▶ _WORK TO BE COMPLETED_: An exact copy of all the data is the expected answer.

[Collected data entries]

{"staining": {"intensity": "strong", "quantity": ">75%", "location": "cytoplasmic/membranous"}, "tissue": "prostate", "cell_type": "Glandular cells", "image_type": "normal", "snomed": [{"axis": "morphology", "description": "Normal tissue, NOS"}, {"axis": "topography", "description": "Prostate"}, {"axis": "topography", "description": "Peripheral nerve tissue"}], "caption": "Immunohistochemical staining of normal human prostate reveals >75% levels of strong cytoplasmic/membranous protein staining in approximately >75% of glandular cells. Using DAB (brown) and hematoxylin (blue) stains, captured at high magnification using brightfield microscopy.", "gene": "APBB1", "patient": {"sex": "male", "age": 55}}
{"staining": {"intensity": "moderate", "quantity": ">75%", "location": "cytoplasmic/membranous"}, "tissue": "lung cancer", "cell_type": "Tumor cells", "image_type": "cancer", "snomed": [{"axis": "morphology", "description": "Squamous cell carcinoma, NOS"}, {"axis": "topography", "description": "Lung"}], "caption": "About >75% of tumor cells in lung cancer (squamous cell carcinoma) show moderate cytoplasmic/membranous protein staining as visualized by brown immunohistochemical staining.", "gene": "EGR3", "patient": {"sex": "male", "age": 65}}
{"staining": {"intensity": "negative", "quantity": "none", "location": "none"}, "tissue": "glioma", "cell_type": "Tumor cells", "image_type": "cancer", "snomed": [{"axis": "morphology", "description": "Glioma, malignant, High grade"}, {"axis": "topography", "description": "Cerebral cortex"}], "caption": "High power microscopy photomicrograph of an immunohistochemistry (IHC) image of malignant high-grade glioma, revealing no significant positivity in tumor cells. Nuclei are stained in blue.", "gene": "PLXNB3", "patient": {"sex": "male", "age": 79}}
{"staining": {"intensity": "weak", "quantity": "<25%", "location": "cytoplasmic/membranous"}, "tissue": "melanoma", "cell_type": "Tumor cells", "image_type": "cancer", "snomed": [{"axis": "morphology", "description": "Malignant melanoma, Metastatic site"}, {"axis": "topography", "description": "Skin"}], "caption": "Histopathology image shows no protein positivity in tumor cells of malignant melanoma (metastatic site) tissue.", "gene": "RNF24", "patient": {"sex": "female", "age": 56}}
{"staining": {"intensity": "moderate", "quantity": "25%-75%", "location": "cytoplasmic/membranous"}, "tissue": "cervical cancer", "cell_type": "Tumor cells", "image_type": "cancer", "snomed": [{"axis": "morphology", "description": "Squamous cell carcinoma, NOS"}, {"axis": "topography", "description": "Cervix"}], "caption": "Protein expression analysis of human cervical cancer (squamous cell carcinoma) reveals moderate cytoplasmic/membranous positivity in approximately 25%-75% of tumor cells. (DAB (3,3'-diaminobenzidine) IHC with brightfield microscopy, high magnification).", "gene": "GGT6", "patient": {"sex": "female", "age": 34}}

▶ _TASK SOLUTION_:
{"staining": {"intensity": "strong", "quantity": ">75%", "location": "cytoplasmic/membranous"}, "tissue": "prostate", "cell_type": "Glandular cells", "image_type": "normal", "snomed": [{"axis": "morphology", "description": "Normal tissue, NOS"}, {"axis": "topography", "description": "Prostate"}, {"axis": "topography", "description": "Peripheral nerve tissue"}], "caption": "Immunohistochemical staining of normal human prostate reveals >75% levels of strong cytoplasmic/membranous protein staining in approximately >75% of glandular cells. Using DAB (brown) and hematoxylin (blue) stains, captured at high magnification using brightfield microscopy.", "gene": "APBB1", "patient": {"sex": "male", "age": 55}}
{"staining": {"intensity": "moderate", "quantity": ">75%", "location": "cytoplasmic/membranous"}, "tissue": "lung cancer", "cell_type": "Tumor cells", "image_type": "cancer", "snomed": [{"axis": "morphology", "description": "Squamous cell carcinoma, NOS"}, {"axis": "topography", "description": "Lung"}], "caption": "About >75% of tumor cells in lung cancer (squamous cell carcinoma) show moderate cytoplasmic/membranous protein staining as visualized by brown immunohistochemical staining.", "gene": "EGR3", "patient": {"sex": "male", "age": 65}}
{"staining": {"intensity": "negative", "quantity": "none", "location": "none"}, "tissue": "glioma", "cell_type": "Tumor cells", "image_type": "cancer", "snomed": [{"axis": "morphology", "description": "Glioma, malignant, High grade"}, {"axis": "topography", "description": "Cerebral cortex"}], "caption": "High power microscopy photomicrograph of an immunohistochemistry (IHC) image of malignant high-grade glioma, revealing no significant positivity in tumor cells. Nuclei are stained in blue.", "gene": "PLXNB3", "patient": {"sex": "male", "age": 79}}
{"staining": {"intensity": "weak", "quantity": "<25%", "location": "cytoplasmic/membranous"}, "tissue": "melanoma", "cell_type": "Tumor cells", "image_type": "cancer", "snomed": [{"axis": "morphology", "description": "Malignant melanoma, Metastatic site"}, {"axis": "topography", "description": "Skin"}], "caption": "Histopathology image shows no protein positivity in tumor cells of malignant melanoma (metastatic site) tissue.", "gene": "RNF24", "patient": {"sex": "female", "age": 56}}
{"staining": {"intensity": "moderate", "quantity": "25%-75%", "location": "cytoplasmic/membranous"}, "tissue": "cervical cancer", "cell_type": "Tumor cells", "image_type": "cancer", "snomed": [{"axis": "morphology", "description": "Squamous cell carcinoma, NOS"}, {"axis": "topography", "description": "Cervix"}], "caption": "Protein expression analysis of human cervical cancer (squamous cell carcinoma) reveals moderate cytoplasmic/membranous positivity in approximately 25%-75% of tumor cells. (DAB (3,3'-diaminobenzidine) IHC with brightfield microscopy, high magnification).", "gene": "GGT6", "patient": {"sex": "female", "age": 34}}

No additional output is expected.